It's not every day you watch a hockey game that has the potential to end as an overtime loss despite a 4-2 win for the home team. After a regulation time victory over Team Russia, the Canadian U-20 squad needed an extra period to determine junior hockey superiority in Halifax. They did as shortly into the extra frame, a wicked Ryan Strome wrist shot won the tournament for Canada.
Canada won the first game of the tournament but dropped Games Two and Three, meaning that they needed a regulation victory in Game Four to have a chance at capturing the Canada-Russia Challenge series. There's no "right" way to determine the winner in a 4-game series when it's tied 2-2, but this is probably better than determining the series off of pure goal differential.
How did we get there? Well, Jonathan Huberdeau dominated, making a play on the first Canada goal of the game that got line mate Lucas Lassio the puck in front of the net. He cleared the front of the net later on a powerplay and created the space for Ty Rattie to tie the game 2-2 in the second. He had another assist in that period on a Rattie goal, and scored again in the third with a little under six minutes to go on another power move in front. Canada had a 4-2 lead at that point and hung on for the victory after 60 minutes.
In 4-on-4 Overtime, Strome was on the ice on a forward unit with Charles Hudon and a clearing attempt bounced off of Xavier Ouellett to Hudon on the near boards. After a second failed clearing attempt, Strome made a step around Mikhail Naumenkov and delivered a wicked shot over the shoulder of a cheating Andrey Vasilevski who had to play deep with Ouellet cutting to the net.
Winning this tournament is good to reassure Canadian junior hopes, and there's a lot of talent to pull from to make Team Canada's World U-20 roster in Ufa, Russia this winter. Here's how the units were graded:
Forwards — The greatest threat to Team Canada's forward unit is, oddly, the NHL labour negotiations. If an NHL season were to start on schedule, the Canadians would likely lose Huberdeau and Strome to the bigs, and they were Canada's most threatening weapons on the ice in this game.
But there's a lot of talent on this group, although the team couldn't generate anything more than scoring chances at 5-on-5. The second line was buzzing in part to the stellar play by Hudon. Ty Rattie's pair of goals on the powerplay was his first offensive showing on the night. Mark Scheifele looked as good as he's ever been, drawing three penalties and making himself a physical presence with a couple of big hits. Overall, Canada did a good job at winning board battles in the offensive zone and keeping the shot clock ticking.
Philip Danault did a good job on the third line creating a couple of good scoring chances, but his wingers were virtually invisible. Linemate Phil di Giuseppe didn't play particularly well offensively but that line did a good job at keeping Russia out of their end of the ice. Finally, Boone Jenner played well at both ends on the fourth line and that could be an effective unit if Tom Wilson didn't take a couple of bad penalties.

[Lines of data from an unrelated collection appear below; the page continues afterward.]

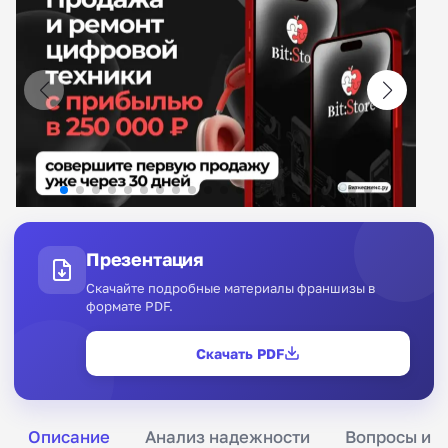
Презентация
Скачайте подробные материалы франшизы в
формате PDF.
Скачать PDF
Описание
Анализ надежности
Вопросы и о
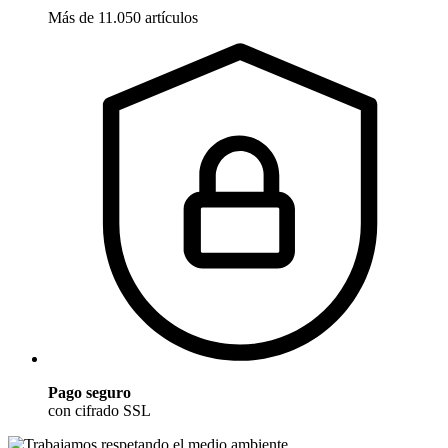
Más de 11.050 artículos
Pago seguro
con cifrado SSL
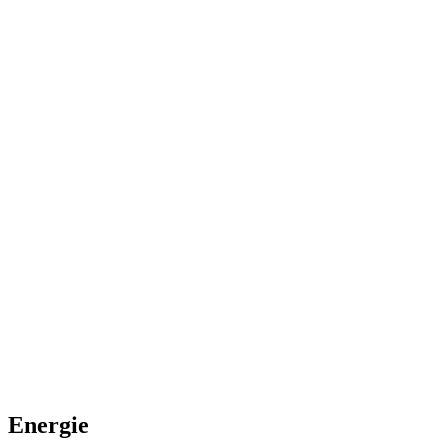
Energie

Defence — Speaking of players you may lose to the NHL for the final roster in December, Ryan Murphy was again Canada's greatest weapon from the back-end, but the unit as a whole didn't integrate themselves with the offence as much as they had in Game Three.
Perhaps that was due to the coach. Spott seemed determined to get Scott Harrington to match up against Russia's big weapons Nail Yakupov-Mikhail Grigorenko-Anton Zlobin, and that line didn't have a good amount of success until a couple of good chances in the third period. Canada seemed stronger in their own end than in Game Three, but a lot of that comes from the play of the goaltender behind them. Two goals looks a lot better than six, even if not all of the six given up in the last two games were particularly the fault of the defencemen.
In the 4-on-4 OT, I thought there would be more space for the defence to shine. Other than a couple of rushes by Murphy and Ouellett on the winner, I didn't see too much aggression from the back end although not too many defenders got out for more than a shift in the period. Morgan Rielly and Dougie Hamilton looked good on the right side of centre, but I thought they looked shaky in their own end, particularly Hamilton who misplayed a couple of loose pucks in front of his own net, the first of which led to Russia's first goal.
Goaltending — After poor performances from Laurent Brossoit and Maxime Lagace in Games Two and Three, Canada returned with Malcolm Subban in Game Four and he was good, even if he wasn't particularly busy. Both goals that beat him did so under the most honourable of circumstances: a 2-on-1 where Andrei Sigarev mishandled the puck slightly, fooling Subban's movement, and the second goal was an absolute rocket from the point on the powerplay from Albert Yarullin.
He didn't have to be great, but being "good" on this night was enough for Canada. He was fine, and he ought to be the clear-cut favourite to backstop Canada's junior team come December.